Document segment:
^^^^^^^^^^^^^^^^

The Way of Emptying

painting by Bardia Soltani

If then there is any encouragement in Christ, any consolation from love, any sharing in the Spirit, any compassion and sympathy, make my joy complete: be of the same mind, having the same love, being in full accord and of one mind.  Do nothing from selfish ambition or conceit, but in humility regard others as better than yourselves.  Let each of you look not to your own interests, but to the interests of others.  Let the same mind be in you that was in Christ Jesus,

who, though he was in the form of God,
    did not regard equality with God
    as something to be exploited,
but emptied himself,
    taking the form of a slave,
    being born in human likeness.
And being found in human form, he humbled himself
    and became obedient to the point of death—
    even death on a cross.

Therefore God also highly exalted him
    and gave him the name
    that is above every name,
so that at the name of Jesus
    every knee should bend,
    in heaven and on earth and under the earth,
and every tongue should confess
    that Jesus Christ is Lord,
    to the glory of God the Father.

(Philippians 2:2-11 NRSV)

Christians follow an empty man, and strive to become as empty as he was.

A child is at once both greedy and selfless: crying until fed, but in the next moment enraptured in ego-free awe while watching a butterfly pass by. Adults may be more subtle in their expressions of it, but the polarity remains. Humans are full of themselves. Each of us must contend with the propensity to presume that we are the center of the universe – that at the mention of my name, every knee should bow and every tongue should confess my glory.

The Psalmist captures the contradiction:

When I look at your heavens, the work of your fingers,
    the moon and the stars that you have established;
what are human beings that you are mindful of them,
    mortalsthat you care for them?

Yet you have made them a little lower than God,
    and crowned them with glory and honor.
You have given them dominion over the works of your hands;
    you have put all things under their feet…

(Psalm 8: 3-8 NRSV)

^^^^^^^^^^^^^^^^

The data:
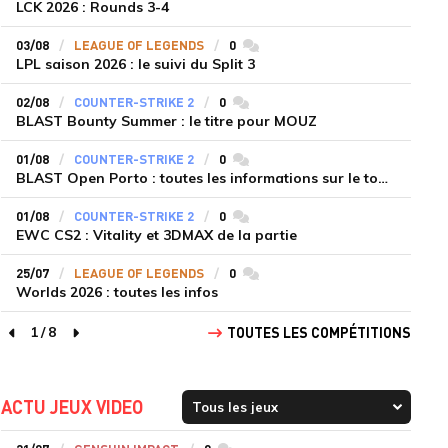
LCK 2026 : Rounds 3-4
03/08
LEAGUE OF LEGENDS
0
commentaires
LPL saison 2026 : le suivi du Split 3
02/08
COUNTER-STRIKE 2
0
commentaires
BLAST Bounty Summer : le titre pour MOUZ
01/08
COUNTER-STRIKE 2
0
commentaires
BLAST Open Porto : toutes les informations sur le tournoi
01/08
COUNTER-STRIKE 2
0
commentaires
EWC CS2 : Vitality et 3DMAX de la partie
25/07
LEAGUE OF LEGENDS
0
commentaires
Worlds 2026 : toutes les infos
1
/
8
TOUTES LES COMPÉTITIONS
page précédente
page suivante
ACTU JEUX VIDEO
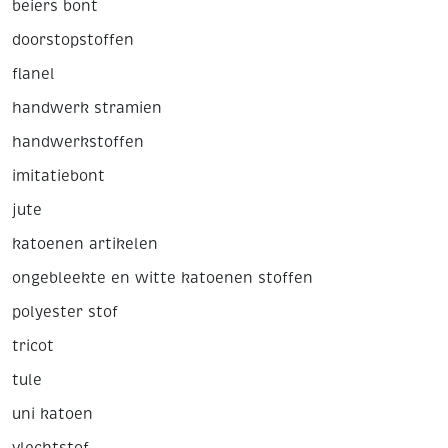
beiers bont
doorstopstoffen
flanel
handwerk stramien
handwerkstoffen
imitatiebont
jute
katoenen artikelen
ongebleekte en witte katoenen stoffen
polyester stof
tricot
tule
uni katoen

^^^^^^^^^^^^^^^^

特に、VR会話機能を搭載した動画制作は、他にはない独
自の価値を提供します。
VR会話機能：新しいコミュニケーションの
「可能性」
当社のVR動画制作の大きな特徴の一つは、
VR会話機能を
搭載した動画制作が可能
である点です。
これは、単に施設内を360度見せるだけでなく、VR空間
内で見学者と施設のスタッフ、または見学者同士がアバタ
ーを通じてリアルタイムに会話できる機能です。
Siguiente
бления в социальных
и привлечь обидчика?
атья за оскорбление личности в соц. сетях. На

^^^^^^^^^^^^^^^^

In the text on the way of emptying, what does a child watch in ego-free awe?

A butterfly passing by.